Hi Julieann,
My 12 year old son has been on a pump since he was 7, and I had a long fight to get him one! These are a few of the issues he was having on MDI which the pump helped address:
* His Lantus did not have a smooth 24 hour action in him. He would have to go to bed with a BG of 16+ to avoid being hypo before morning. Then around 4pm he would have no basal insulin left, and any exercise (such as after-school football or swimming lessons) made his BG soar into the stratosphere. On the pump you have no long-acting insulin, just a programmed trickle of novorapid (or humalog), and you can tailor a personal basal profile. My son has 8 different basal rates throughout the day, so he gets more or less background insulin at times he needs it. This is the closest approximation to a healthy pancreas!

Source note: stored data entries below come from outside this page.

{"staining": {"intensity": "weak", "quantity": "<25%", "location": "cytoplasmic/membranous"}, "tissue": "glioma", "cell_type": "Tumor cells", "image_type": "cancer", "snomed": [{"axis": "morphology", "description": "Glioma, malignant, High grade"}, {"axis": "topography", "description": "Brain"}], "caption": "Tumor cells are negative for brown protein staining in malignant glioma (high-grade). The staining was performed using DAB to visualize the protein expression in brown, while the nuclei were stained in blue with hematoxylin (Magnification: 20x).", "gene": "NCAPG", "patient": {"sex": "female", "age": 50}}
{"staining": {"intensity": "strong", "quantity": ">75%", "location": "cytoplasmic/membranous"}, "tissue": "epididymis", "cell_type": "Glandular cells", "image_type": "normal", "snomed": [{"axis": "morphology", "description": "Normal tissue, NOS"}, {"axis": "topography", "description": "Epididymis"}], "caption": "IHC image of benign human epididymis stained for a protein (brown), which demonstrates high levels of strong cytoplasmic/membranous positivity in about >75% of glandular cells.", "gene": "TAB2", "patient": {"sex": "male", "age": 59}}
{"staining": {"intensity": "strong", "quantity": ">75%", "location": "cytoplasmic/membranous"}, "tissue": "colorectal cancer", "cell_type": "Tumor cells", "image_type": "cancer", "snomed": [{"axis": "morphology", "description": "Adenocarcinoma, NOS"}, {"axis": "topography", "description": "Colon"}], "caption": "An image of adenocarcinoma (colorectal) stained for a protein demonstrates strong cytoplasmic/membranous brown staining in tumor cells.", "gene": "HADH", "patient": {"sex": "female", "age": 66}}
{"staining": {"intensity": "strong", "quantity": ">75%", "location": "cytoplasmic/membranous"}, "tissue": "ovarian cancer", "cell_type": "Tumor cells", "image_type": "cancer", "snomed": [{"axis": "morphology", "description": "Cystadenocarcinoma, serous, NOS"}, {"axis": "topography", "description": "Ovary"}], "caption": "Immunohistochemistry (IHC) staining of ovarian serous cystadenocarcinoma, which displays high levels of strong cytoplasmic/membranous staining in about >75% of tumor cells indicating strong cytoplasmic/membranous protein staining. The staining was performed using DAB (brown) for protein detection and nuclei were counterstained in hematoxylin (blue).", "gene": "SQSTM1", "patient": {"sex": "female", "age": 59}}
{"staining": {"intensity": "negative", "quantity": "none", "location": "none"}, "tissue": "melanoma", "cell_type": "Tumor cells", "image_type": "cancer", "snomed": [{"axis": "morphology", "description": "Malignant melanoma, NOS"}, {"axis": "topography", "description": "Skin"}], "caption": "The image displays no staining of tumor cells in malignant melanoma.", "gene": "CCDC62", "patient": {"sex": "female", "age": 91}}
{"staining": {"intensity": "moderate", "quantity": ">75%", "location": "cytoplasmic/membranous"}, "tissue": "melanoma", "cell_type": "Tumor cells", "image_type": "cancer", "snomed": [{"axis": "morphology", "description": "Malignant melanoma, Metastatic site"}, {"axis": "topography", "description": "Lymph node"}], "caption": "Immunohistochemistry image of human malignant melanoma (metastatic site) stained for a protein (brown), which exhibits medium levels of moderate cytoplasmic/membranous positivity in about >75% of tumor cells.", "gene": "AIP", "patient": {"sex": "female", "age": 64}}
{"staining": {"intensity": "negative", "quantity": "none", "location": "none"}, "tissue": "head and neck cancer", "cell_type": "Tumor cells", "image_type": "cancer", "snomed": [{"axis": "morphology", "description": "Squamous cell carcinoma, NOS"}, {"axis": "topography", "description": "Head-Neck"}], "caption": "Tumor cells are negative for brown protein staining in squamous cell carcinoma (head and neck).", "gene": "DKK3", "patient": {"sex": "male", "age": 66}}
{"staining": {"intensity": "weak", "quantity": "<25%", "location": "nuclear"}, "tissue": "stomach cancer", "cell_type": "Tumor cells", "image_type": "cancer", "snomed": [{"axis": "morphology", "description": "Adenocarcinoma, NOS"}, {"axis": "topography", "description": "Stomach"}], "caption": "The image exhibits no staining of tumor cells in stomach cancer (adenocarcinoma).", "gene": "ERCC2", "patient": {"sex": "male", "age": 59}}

* On MDI, he was having an average 7 injections per day. He is very slender, so injection sites such as arms and thighs suffered terrible bruising. Tummy and bottom injection sites were becoming lumpy. With the pump, the 7 injections a day were replaced by one needle (to introduce the cannula) every 2-3 days.
* He was diagnosed aged 4, and had relatively small insulin needs, yet his insulin pen could only deliver in increments of 0.5U, and his Lantus in whole units. On the pump, basal increments are 0.025U (1/40th), and bolus increments are 0.05U, so we can really fine tune his doseage.
* For foods such as pasta, we were finding that bolusing all in one go would send him hypo within an hour of eating, then high a couple of hours later, so on MDI we had to do 2injections a few hours apart. With the pump you can programme an insulin bolus for foods like this which delivers part of the insulin straight away and part over a few hours.
* Eating out and parties! On MDI this was a nightmare. Kids parties are often in mid-afternoon, between "normal" mealtimes. Buffets are hard because of "grazing" over a long time period. But bothe of these became SO much easier to handle on the pump, where you can just add a bit more insulin at the touch of a button rather than yet another injection.
* Insulin on Board is tracked by the pump so when you do a correction you take into account any insulin still circulating in your body from a previous bolus.
* Illness - you can imagine how many bugs a 4 year old picks up! On injections trying to manage feverish illness or vomiting bugs was a Nightmare! On the pump, you can easily reduce or increase the basal rate on a temporary basis to help control levels.
* Exercise - again, basal can be altered whenever suits you. My son has a combination of snacks and reduced basal for sport, and may also run a reduced basal for a few hours overnight to prevent post-exercise hypos.
* Different basal needs at weekends. He is more active on schooldays, plus it's a routine schedule. At weekends he is lazier, so now we have the pump we can have a completely different basal pattern for weekends.
There is lots more I could say but if I haven't bored you into submission yet I would just say "go for it!" You won't regret it. His a1c went down from the high 8's to the low 7's with the occasional 6.9. He feels much better in himself without the swinging levels he had on MDI - rarely goes above 14 on the pump.
🙂 🙂 🙂 🙂 Pumps rock!!!!
no matter how hard i try they just don't want to be in controlled. so after i have spoke to the diabetic nurses they have suggested the pump as they think i will befit from it and will help me gain more control. The problem is im not 100 % sure about it i did the ice course that our diabetic center holds and i was lucky enough to meet a women who was on the pump because she was having the same problem as me and she said its best think she ever did. just wondered if i could here from more ppl who have been in the same situation as me and if they changed to them pump how are you coping now?